D. Manuel Martins
Frei Nuno de Santa Maria foi finalmente canonizado.
Este acontecimento não mereceu grande atenção a boa parte dos portugueses, sobretudo a nível dos responsáveis do país e de alguns dos meios de comunicação social.
Não vem para aqui a questão dos milagres exigidos pela Congregação para a Causa dos Santos.
Adianto só que, com todo o respeito pelas disposições da Igreja, julgo sinceramente que tais milagres não deviam funcionar como condição para a glorificação dos cristãos.
Além de saberem a tentação de Deus, acontece que muitos deles não convencem. Já D. António Ferreira
Gomes, nas célebres “Cartas ao Papa” põe clara e corajosamente esta questão. A Igreja, quero dizer mais propriamente, a Comunidade dos cristãos sabe bem quem é santo e merece, por isso, ser glorificado. Ao que vêm tantos exames aos escritos, ao que vem a audição de tantas testemunhas, ao que vem a perscrutação dos sentimentos do povo relativamente a este ou àquele cristão que viveu e morreu com fama de santidade?
O nosso Frei Nuno há muito tempo que estava canonizado pelo povo.
Quem olha atentamente para a nossa História do século XIV não terá dificuldade em reparar que Portugal estava a perder a alma, estava a fugir de Portugal. E foi o Condestável D. Nuno que deu
Portugal a Portugal, que fez com que Portugal se reencontrasse e pudesse assim perspectivar futuro.

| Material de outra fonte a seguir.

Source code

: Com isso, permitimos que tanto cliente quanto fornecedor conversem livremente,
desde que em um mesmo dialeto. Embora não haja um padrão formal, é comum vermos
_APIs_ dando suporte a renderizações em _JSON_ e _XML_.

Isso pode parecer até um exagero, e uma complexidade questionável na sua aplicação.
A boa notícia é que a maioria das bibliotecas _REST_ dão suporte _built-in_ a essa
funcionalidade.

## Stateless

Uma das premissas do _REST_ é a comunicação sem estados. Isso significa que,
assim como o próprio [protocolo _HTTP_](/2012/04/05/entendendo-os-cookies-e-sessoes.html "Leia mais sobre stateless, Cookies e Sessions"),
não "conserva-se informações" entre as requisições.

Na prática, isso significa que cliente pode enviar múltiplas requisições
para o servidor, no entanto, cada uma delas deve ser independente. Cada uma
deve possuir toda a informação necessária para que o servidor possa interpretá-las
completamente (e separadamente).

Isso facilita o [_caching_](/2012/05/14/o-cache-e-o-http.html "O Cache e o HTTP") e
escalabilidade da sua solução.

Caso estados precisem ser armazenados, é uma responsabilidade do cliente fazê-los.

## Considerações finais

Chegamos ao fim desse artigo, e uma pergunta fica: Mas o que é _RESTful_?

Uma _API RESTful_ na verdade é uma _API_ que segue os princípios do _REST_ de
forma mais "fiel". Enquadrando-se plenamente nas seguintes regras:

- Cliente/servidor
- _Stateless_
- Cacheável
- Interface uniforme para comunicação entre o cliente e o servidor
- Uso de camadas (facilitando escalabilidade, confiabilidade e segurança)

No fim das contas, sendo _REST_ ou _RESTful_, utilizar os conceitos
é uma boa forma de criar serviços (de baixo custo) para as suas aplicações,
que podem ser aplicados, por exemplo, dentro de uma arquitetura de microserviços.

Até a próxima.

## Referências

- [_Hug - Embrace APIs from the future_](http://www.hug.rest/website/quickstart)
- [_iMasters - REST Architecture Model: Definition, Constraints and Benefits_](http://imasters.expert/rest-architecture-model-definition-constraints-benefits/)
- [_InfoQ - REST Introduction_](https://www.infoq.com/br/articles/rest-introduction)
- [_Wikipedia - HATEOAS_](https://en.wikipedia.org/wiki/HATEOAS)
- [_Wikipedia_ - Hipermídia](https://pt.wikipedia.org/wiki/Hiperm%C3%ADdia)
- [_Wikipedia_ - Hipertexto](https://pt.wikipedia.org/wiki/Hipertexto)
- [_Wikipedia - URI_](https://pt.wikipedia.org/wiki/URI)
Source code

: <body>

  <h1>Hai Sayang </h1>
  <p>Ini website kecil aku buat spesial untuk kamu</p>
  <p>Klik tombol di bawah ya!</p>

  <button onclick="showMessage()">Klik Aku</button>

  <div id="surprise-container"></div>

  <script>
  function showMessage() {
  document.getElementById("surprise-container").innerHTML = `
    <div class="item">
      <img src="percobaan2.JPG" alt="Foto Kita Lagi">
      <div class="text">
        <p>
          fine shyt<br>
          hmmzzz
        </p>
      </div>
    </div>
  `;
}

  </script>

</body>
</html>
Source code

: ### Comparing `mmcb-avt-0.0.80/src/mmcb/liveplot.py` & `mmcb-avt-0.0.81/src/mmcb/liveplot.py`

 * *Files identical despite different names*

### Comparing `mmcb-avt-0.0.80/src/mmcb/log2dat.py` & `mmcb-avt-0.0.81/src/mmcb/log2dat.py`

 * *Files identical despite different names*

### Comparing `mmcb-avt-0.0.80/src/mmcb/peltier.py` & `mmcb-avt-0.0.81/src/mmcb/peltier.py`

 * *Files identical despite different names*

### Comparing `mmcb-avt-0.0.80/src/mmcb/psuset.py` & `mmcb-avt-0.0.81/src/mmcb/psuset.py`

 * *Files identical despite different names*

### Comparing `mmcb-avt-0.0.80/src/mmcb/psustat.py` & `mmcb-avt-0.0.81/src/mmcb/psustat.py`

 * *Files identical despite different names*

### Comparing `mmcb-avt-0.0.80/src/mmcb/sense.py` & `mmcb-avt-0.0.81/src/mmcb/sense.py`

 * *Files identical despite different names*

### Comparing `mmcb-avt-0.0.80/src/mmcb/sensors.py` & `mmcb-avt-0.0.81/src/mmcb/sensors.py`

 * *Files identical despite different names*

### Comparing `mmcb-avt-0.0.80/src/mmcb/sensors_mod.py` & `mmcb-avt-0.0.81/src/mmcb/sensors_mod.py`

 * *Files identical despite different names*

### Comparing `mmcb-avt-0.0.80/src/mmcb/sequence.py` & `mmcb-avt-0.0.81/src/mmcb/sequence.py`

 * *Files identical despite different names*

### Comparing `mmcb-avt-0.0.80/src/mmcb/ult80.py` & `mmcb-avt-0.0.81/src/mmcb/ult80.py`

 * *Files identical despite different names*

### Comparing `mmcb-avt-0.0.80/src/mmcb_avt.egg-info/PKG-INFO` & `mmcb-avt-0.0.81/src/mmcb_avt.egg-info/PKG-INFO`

Sem D. Nuno, Portugal seria uma apagada lembrança da memória.
Se calhar, até seria bom que parássemos um pouco para nos perguntarmos se o Portugal dos nossos dias não andará a fugir novamente de Portugal, se Portugal não andará por caminhos que o levem a perder a sua alma e a sua identidade.
Bastaria para tanto pensar em leis que atentam contra a família, contra a vida, contra tantas situações que têm a ver com o humanismo que deveria acompanhar situações de saúde, de trabalho, de educação de justiça, de respeito por valores e tantas coisas mais. Portugal está a afastar-se da sua matriz. Melhor, por razões de falso e perigoso poder, por razões ideológicas e filosóficas, muitos estarão a obrigar Portugal a fugir da sua matriz.
Claro que os tempos vão mudando e operam-se transformações profundas na sociedade. O ontem pertence à história e muitas vezes não fica dele senão uma amarga saudade. Mas, o que nos fez e faz não pode mudar. O que nos estruturou e estrutura não pode mudar. Estamos numa hora magnificamente exigente. Oxalá sejamos capazes de a apanhar como se impõe.